§ **YOUR INSTRUCTIONS**
Each entry here needs to be given again exactly.

§ **SUPPLIED DATA**
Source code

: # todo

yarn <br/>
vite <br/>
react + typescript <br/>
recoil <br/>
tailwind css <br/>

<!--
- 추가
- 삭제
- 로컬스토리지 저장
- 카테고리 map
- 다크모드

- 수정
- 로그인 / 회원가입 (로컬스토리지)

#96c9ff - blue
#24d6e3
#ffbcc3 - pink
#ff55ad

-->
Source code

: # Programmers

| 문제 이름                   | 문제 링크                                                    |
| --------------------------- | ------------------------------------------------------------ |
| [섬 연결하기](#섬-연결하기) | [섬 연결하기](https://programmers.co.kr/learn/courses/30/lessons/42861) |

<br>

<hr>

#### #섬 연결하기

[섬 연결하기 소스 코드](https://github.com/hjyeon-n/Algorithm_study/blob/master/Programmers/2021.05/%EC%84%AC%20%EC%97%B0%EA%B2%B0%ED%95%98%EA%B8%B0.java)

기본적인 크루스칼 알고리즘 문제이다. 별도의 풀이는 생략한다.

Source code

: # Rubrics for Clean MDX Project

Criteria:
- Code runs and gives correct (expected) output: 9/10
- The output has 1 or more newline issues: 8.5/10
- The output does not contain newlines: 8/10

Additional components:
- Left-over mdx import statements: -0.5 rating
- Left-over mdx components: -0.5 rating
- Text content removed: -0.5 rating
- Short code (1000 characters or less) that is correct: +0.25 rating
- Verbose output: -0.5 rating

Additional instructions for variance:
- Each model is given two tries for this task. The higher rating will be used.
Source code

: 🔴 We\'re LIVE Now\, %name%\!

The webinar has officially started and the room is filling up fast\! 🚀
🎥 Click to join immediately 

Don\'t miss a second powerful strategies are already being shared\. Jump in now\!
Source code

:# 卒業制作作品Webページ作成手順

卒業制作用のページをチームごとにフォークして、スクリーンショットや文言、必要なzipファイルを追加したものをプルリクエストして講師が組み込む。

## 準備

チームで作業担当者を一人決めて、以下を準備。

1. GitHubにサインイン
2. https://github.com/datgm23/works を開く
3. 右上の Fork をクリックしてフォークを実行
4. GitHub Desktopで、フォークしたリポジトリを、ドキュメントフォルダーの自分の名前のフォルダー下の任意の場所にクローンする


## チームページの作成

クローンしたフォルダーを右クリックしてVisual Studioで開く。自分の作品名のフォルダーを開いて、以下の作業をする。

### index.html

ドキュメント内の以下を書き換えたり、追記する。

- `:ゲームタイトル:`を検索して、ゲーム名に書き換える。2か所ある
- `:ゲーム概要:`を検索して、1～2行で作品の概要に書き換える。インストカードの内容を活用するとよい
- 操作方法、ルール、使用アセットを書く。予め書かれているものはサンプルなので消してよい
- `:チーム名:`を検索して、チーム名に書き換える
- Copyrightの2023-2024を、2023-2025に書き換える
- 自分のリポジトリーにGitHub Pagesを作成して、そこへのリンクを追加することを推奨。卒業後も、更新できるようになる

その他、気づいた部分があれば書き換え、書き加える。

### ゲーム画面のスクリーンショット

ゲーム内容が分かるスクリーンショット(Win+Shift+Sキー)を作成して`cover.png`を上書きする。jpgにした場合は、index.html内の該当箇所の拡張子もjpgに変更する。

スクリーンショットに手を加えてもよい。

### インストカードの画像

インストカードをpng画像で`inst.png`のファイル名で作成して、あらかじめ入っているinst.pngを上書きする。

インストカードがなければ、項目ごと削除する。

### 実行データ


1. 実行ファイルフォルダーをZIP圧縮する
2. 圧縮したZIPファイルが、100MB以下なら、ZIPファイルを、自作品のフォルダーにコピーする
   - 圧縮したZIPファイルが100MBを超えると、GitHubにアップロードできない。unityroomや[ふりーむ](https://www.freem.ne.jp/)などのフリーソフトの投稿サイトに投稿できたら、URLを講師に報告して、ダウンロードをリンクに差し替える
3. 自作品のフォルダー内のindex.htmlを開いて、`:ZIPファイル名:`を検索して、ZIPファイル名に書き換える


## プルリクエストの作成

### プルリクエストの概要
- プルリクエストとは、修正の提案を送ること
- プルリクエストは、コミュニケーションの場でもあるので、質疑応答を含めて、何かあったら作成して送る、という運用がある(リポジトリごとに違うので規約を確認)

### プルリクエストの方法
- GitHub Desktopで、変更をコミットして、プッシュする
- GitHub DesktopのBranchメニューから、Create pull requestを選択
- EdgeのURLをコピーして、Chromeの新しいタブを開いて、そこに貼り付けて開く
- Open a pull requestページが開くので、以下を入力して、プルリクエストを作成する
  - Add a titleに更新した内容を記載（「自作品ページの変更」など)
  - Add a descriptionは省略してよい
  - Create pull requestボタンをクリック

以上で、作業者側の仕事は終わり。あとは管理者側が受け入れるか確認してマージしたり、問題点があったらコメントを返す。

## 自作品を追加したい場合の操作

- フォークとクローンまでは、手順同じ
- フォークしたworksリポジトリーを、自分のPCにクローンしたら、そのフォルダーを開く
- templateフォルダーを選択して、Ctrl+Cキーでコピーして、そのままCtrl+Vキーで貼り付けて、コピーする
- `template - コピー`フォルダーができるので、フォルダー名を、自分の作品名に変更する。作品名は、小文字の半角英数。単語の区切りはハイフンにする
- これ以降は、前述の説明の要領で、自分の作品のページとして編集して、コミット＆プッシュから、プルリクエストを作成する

§ **PROBLEM SOLUTION**
Source code

: # todo

yarn <br/>
vite <br/>
react + typescript <br/>
recoil <br/>
tailwind css <br/>

<!--
- 추가
- 삭제
- 로컬스토리지 저장
- 카테고리 map
- 다크모드

- 수정
- 로그인 / 회원가입 (로컬스토리지)

#96c9ff - blue
#24d6e3
#ffbcc3 - pink
#ff55ad

-->
Source code

: # Programmers

| 문제 이름                   | 문제 링크                                                    |
| --------------------------- | ------------------------------------------------------------ |
| [섬 연결하기](#섬-연결하기) | [섬 연결하기](https://programmers.co.kr/learn/courses/30/lessons/42861) |

<br>

<hr>

#### #섬 연결하기

[섬 연결하기 소스 코드](https://github.com/hjyeon-n/Algorithm_study/blob/master/Programmers/2021.05/%EC%84%AC%20%EC%97%B0%EA%B2%B0%ED%95%98%EA%B8%B0.java)

기본적인 크루스칼 알고리즘 문제이다. 별도의 풀이는 생략한다.

Source code

: # Rubrics for Clean MDX Project

Criteria:
- Code runs and gives correct (expected) output: 9/10
- The output has 1 or more newline issues: 8.5/10
- The output does not contain newlines: 8/10

Additional components:
- Left-over mdx import statements: -0.5 rating
- Left-over mdx components: -0.5 rating
- Text content removed: -0.5 rating
- Short code (1000 characters or less) that is correct: +0.25 rating
- Verbose output: -0.5 rating

Additional instructions for variance:
- Each model is given two tries for this task. The higher rating will be used.
Source code

: 🔴 We\'re LIVE Now\, %name%\!

The webinar has officially started and the room is filling up fast\! 🚀
🎥 Click to join immediately 

Don\'t miss a second powerful strategies are already being shared\. Jump in now\!
Source code

:# 卒業制作作品Webページ作成手順

卒業制作用のページをチームごとにフォークして、スクリーンショットや文言、必要なzipファイルを追加したものをプルリクエストして講師が組み込む。

## 準備

チームで作業担当者を一人決めて、以下を準備。

1. GitHubにサインイン
2. https://github.com/datgm23/works を開く
3. 右上の Fork をクリックしてフォークを実行
4. GitHub Desktopで、フォークしたリポジトリを、ドキュメントフォルダーの自分の名前のフォルダー下の任意の場所にクローンする


## チームページの作成

クローンしたフォルダーを右クリックしてVisual Studioで開く。自分の作品名のフォルダーを開いて、以下の作業をする。

### index.html

ドキュメント内の以下を書き換えたり、追記する。

- `:ゲームタイトル:`を検索して、ゲーム名に書き換える。2か所ある
- `:ゲーム概要:`を検索して、1～2行で作品の概要に書き換える。インストカードの内容を活用するとよい
- 操作方法、ルール、使用アセットを書く。予め書かれているものはサンプルなので消してよい
- `:チーム名:`を検索して、チーム名に書き換える
- Copyrightの2023-2024を、2023-2025に書き換える
- 自分のリポジトリーにGitHub Pagesを作成して、そこへのリンクを追加することを推奨。卒業後も、更新できるようになる

その他、気づいた部分があれば書き換え、書き加える。

### ゲーム画面のスクリーンショット

ゲーム内容が分かるスクリーンショット(Win+Shift+Sキー)を作成して`cover.png`を上書きする。jpgにした場合は、index.html内の該当箇所の拡張子もjpgに変更する。

スクリーンショットに手を加えてもよい。

### インストカードの画像

インストカードをpng画像で`inst.png`のファイル名で作成して、あらかじめ入っているinst.pngを上書きする。

インストカードがなければ、項目ごと削除する。

### 実行データ


1. 実行ファイルフォルダーをZIP圧縮する
2. 圧縮したZIPファイルが、100MB以下なら、ZIPファイルを、自作品のフォルダーにコピーする
   - 圧縮したZIPファイルが100MBを超えると、GitHubにアップロードできない。unityroomや[ふりーむ](https://www.freem.ne.jp/)などのフリーソフトの投稿サイトに投稿できたら、URLを講師に報告して、ダウンロードをリンクに差し替える
3. 自作品のフォルダー内のindex.htmlを開いて、`:ZIPファイル名:`を検索して、ZIPファイル名に書き換える


## プルリクエストの作成

### プルリクエストの概要
- プルリクエストとは、修正の提案を送ること
- プルリクエストは、コミュニケーションの場でもあるので、質疑応答を含めて、何かあったら作成して送る、という運用がある(リポジトリごとに違うので規約を確認)

### プルリクエストの方法
- GitHub Desktopで、変更をコミットして、プッシュする
- GitHub DesktopのBranchメニューから、Create pull requestを選択
- EdgeのURLをコピーして、Chromeの新しいタブを開いて、そこに貼り付けて開く
- Open a pull requestページが開くので、以下を入力して、プルリクエストを作成する
  - Add a titleに更新した内容を記載（「自作品ページの変更」など)
  - Add a descriptionは省略してよい
  - Create pull requestボタンをクリック

以上で、作業者側の仕事は終わり。あとは管理者側が受け入れるか確認してマージしたり、問題点があったらコメントを返す。

## 自作品を追加したい場合の操作

- フォークとクローンまでは、手順同じ
- フォークしたworksリポジトリーを、自分のPCにクローンしたら、そのフォルダーを開く
- templateフォルダーを選択して、Ctrl+Cキーでコピーして、そのままCtrl+Vキーで貼り付けて、コピーする
- `template - コピー`フォルダーができるので、フォルダー名を、自分の作品名に変更する。作品名は、小文字の半角英数。単語の区切りはハイフンにする
- これ以降は、前述の説明の要領で、自分の作品のページとして編集して、コミット＆プッシュから、プルリクエストを作成する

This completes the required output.